## Task to complete:
Copy the data below with every "Western Union" swapped for "MoneyGram" and everything else left the same.

*****

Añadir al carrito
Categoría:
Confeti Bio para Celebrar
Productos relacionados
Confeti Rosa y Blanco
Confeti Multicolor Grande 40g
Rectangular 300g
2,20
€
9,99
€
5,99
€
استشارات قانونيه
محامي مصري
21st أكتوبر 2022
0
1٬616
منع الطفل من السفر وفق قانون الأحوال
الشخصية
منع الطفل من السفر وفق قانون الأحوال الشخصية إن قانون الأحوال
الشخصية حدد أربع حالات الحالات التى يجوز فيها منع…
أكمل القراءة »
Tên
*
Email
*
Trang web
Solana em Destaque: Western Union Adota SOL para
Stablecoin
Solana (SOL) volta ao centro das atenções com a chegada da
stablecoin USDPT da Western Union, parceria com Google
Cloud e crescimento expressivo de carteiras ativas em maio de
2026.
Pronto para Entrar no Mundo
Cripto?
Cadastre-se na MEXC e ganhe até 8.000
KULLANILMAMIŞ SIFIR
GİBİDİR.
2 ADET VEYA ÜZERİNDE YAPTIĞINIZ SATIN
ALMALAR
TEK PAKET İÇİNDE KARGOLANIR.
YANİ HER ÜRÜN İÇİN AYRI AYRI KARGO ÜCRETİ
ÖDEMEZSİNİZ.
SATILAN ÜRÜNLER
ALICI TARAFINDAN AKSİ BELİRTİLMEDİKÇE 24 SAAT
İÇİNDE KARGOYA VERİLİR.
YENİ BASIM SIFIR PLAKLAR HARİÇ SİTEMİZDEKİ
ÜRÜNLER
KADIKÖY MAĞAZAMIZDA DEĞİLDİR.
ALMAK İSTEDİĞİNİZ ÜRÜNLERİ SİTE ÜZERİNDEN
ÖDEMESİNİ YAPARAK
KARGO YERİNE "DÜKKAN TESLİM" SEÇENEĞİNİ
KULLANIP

*****

## Solution for this task:
Añadir al carrito
Categoría:
Confeti Bio para Celebrar
Productos relacionados
Confeti Rosa y Blanco
Confeti Multicolor Grande 40g
Rectangular 300g
2,20
€
9,99
€
5,99
€
استشارات قانونيه
محامي مصري
21st أكتوبر 2022
0
1٬616
منع الطفل من السفر وفق قانون الأحوال
الشخصية
منع الطفل من السفر وفق قانون الأحوال الشخصية إن قانون الأحوال
الشخصية حدد أربع حالات الحالات التى يجوز فيها منع…
أكمل القراءة »
Tên
*
Email
*
Trang web
Solana em Destaque: MoneyGram Adota SOL para
Stablecoin
Solana (SOL) volta ao centro das atenções com a chegada da
stablecoin USDPT da MoneyGram, parceria com Google
Cloud e crescimento expressivo de carteiras ativas em maio de
2026.
Pronto para Entrar no Mundo
Cripto?
Cadastre-se na MEXC e ganhe até 8.000
KULLANILMAMIŞ SIFIR
GİBİDİR.
2 ADET VEYA ÜZERİNDE YAPTIĞINIZ SATIN
ALMALAR
TEK PAKET İÇİNDE KARGOLANIR.
YANİ HER ÜRÜN İÇİN AYRI AYRI KARGO ÜCRETİ
ÖDEMEZSİNİZ.
SATILAN ÜRÜNLER
ALICI TARAFINDAN AKSİ BELİRTİLMEDİKÇE 24 SAAT
İÇİNDE KARGOYA VERİLİR.
YENİ BASIM SIFIR PLAKLAR HARİÇ SİTEMİZDEKİ
ÜRÜNLER
KADIKÖY MAĞAZAMIZDA DEĞİLDİR.
ALMAK İSTEDİĞİNİZ ÜRÜNLERİ SİTE ÜZERİNDEN
ÖDEMESİNİ YAPARAK
KARGO YERİNE "DÜKKAN TESLİM" SEÇENEĞİNİ
KULLANIP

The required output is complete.